Task => Skip the pictures. Give all the data again exactly.

Dataset section =>

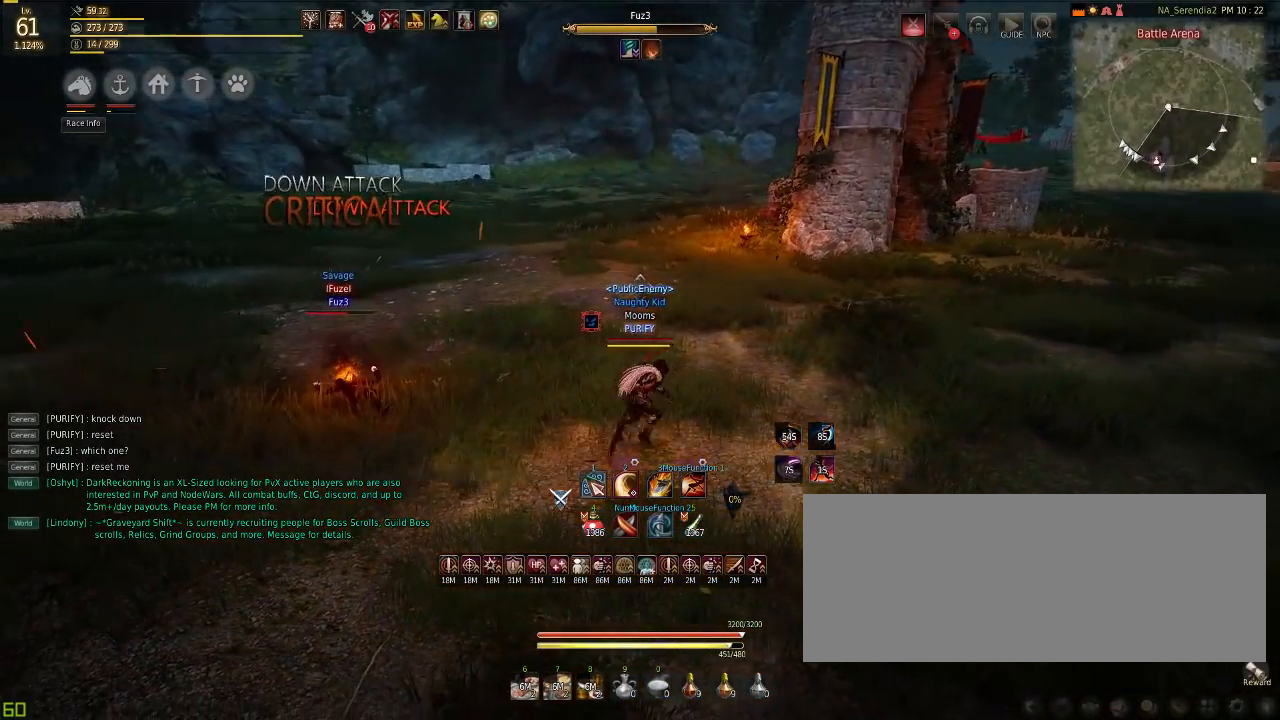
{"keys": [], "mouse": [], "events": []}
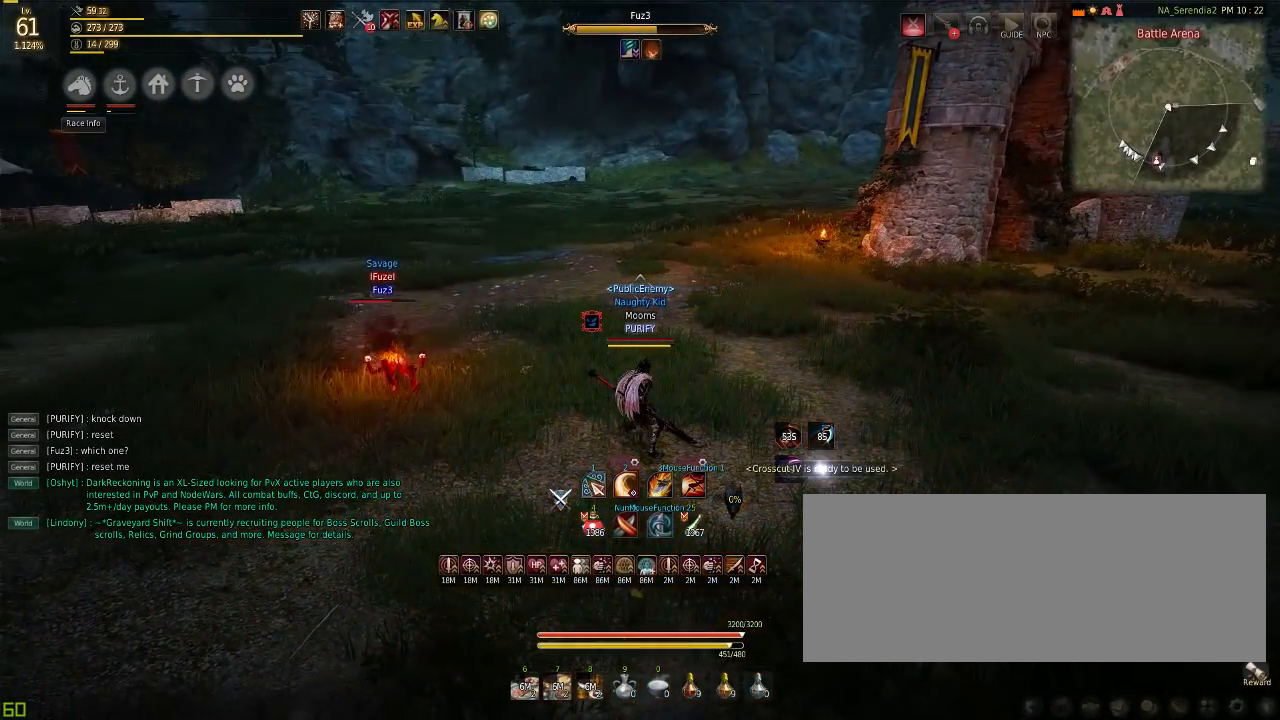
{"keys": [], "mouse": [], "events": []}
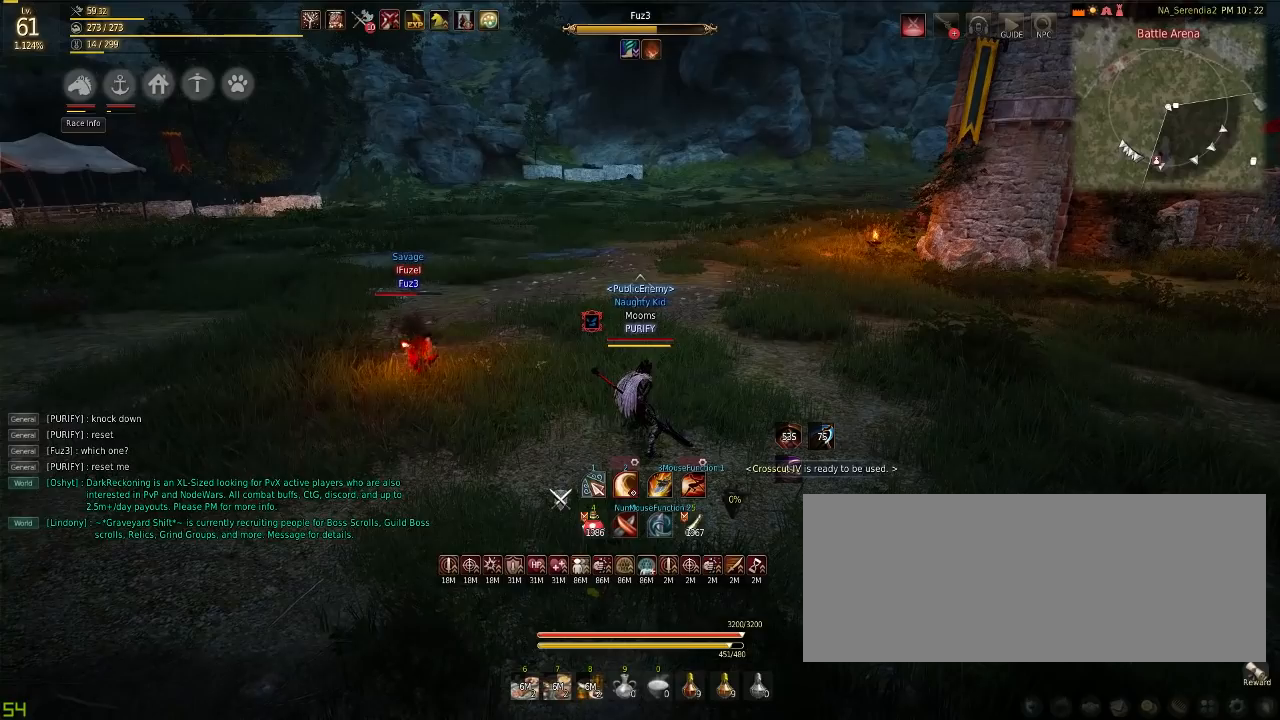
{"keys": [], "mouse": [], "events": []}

Reply to the task =>
{"keys": [], "mouse": [], "events": []}
{"keys": [], "mouse": [], "events": []}
{"keys": [], "mouse": [], "events": []}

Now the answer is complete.